Saturday, April 1, 2006

The art of not deciding

20060226_iphoto_chess_1As a professional in the field of management (with a special interest in infotech businesses), I am particularly interested in good practices, tools and methods that make sense. One of the most important things a company can be helped with to enhance its ability to make decisions in an autonomous and responsible manner. This topic alone has huge influence on the way any organisation fares. If you want to learn what NOT to do, look at France these days.

The country's President made a decision to give the executive signature to a legislation he proposes... not to apply! From a psychological standpoint that is the reflection of an unresolved polarity, perhaps even an awkward attempt to escape from a double bind. One the one hand the President does not want to dismiss his Prime Minister and at the same time he does not want to face those who protest against a piece of legislation passed by a democratic government in a way fully compliant with the constitution of the country. Now, let us be clear I don't know whether this legislation is a "good" or a "bad" option for the country; and, because I have seen enough economic theories to know that economics is the art of telling you tomorrow why what was predicted yesterday does not work today, I am a partisan of experimentation. Unless the legislative measure is tried we will not know whether it works or not. Anyhow, my point here is to suggest that what happens to France sometimes happens to us as individuals and can also characterize some of the decisions taken in business. That's when leaders try to please (or rather to be "popular") more than to do their jobs: we live a surrealistic era where elected leaders ask the public where it wants to be led by way of more or less secret opinion polls. That's not listening to and answering the legitimate questions citizens have for the present and for the future; that's not understanding what they need and that's not how we can ward off their worst fears.

So what's needed to make a "good" decision?

  1. have an objective defined for the organization for which a decision is needed because a decision is a means to an end not an end in itself: what does France want to accomplish in terms of giving better chances to the young generation that faces an unemployment rate of 25% when middle aged people have a 4% unemployment rate? Similarly, what is it that your business, your team, your product, your marketing plan... etc. wants to achieve? The objective is the fundamental point because a decision is good or bad only in relative terms: for an organization, in a given context and in function of an objective. To properly define an objective, there are 9 criteria to meet as discussed in a previous post.

  2. seek and discuss as many of the possible options as you can imagine. Here the critical point is to be able to identify limiting assumptions and beliefs: for example what is it that the French people and businesses must be assuming to NOT employ young people and to NOT employ people whose names don't sound French "enough"? For example, what is it that we assume about employers to build rigid legislations to "protect" workers? And by the way what do we assume about workers' autonomy and ability to make themselves heard and to be respected? By questioning "truths" we can find more creative avenues. That is true in business as it is in personal or in government matters I believe.

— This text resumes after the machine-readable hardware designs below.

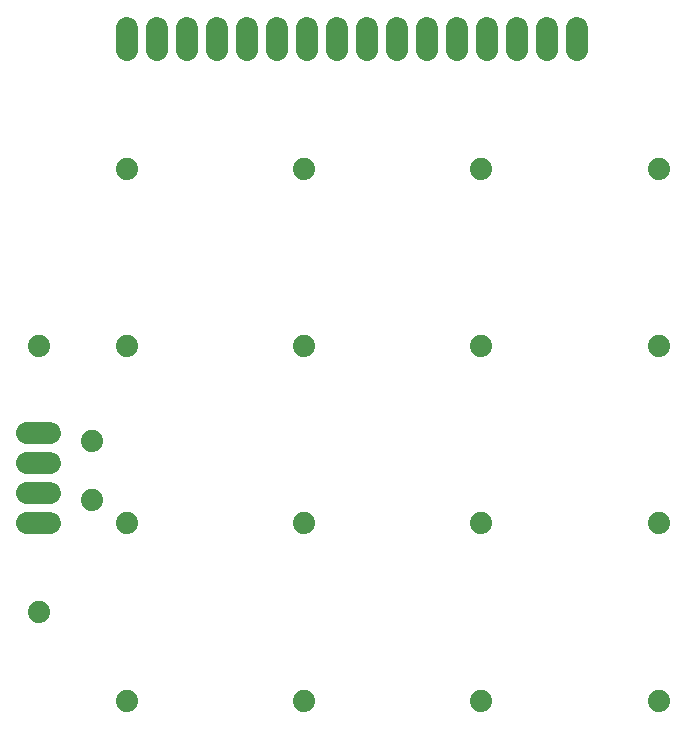
<source format=gbl>
G75*
%MOIN*%
%OFA0B0*%
%FSLAX25Y25*%
%IPPOS*%
%LPD*%
%AMOC8*
5,1,8,0,0,1.08239X$1,22.5*
%
%ADD10C,0.07400*%
%ADD11C,0.07400*%
D10*
X0056118Y0056118D03*
X0026591Y0085646D03*
X0056118Y0115173D03*
X0044307Y0123047D03*
X0044307Y0142732D03*
X0056118Y0174228D03*
X0026589Y0174228D03*
X0056118Y0233283D03*
X0115173Y0233283D03*
X0115173Y0174228D03*
X0174228Y0174228D03*
X0233283Y0174228D03*
X0233283Y0233283D03*
X0174228Y0233283D03*
X0174228Y0115173D03*
X0233283Y0115173D03*
X0233283Y0056118D03*
X0174228Y0056118D03*
X0115173Y0056118D03*
X0115173Y0115173D03*
D11*
X0030291Y0115173D02*
X0022891Y0115173D01*
X0022891Y0125173D02*
X0030291Y0125173D01*
X0030291Y0135173D02*
X0022891Y0135173D01*
X0022891Y0145173D02*
X0030291Y0145173D01*
X0056118Y0272891D02*
X0056118Y0280291D01*
X0066118Y0280291D02*
X0066118Y0272891D01*
X0076118Y0272891D02*
X0076118Y0280291D01*
X0086118Y0280291D02*
X0086118Y0272891D01*
X0096118Y0272891D02*
X0096118Y0280291D01*
X0106118Y0280291D02*
X0106118Y0272891D01*
X0116118Y0272891D02*
X0116118Y0280291D01*
X0126118Y0280291D02*
X0126118Y0272891D01*
X0136118Y0272891D02*
X0136118Y0280291D01*
X0146118Y0280291D02*
X0146118Y0272891D01*
X0156118Y0272891D02*
X0156118Y0280291D01*
X0166118Y0280291D02*
X0166118Y0272891D01*
X0176118Y0272891D02*
X0176118Y0280291D01*
X0186118Y0280291D02*
X0186118Y0272891D01*
X0196118Y0272891D02*
X0196118Y0280291D01*
X0206118Y0280291D02*
X0206118Y0272891D01*
M02*

</source>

  3. examine how there options could actually be implemented in field conditions, not simply in the heads of overtrained eggheads from famous schools. How is this actually goign to work is the key question? What would we do immediately were the option to be adopted? For what good is it to have laws that cannot be enforced? Perhaps only to give excuses to politicians who cannot obtain results...

  4. choose a way and EXECUTE in the best possible manner with what you have NOW, where you are NOW and what you can do NOW... When execution time kicks in, an organization needs all the resources it can muster.

  5. keep TESTING ALL THE TIME whether you are progressing towards results and adapt quickly: admitting a mistake does not cause people to die, while persevering on the wrong path does create a hell of a lot of trouble.

Decision making is not an easy part of management, but it is vital and the frame of reference is critical as shown very elegantly in Crossing the Chasm, a book that was kindly recommended to me by Philippe Back in one of his previous comments and which I am now reading. Will write a piece on it as soon as I finish it (it's great read anyway and I was wrong to be that skeptical).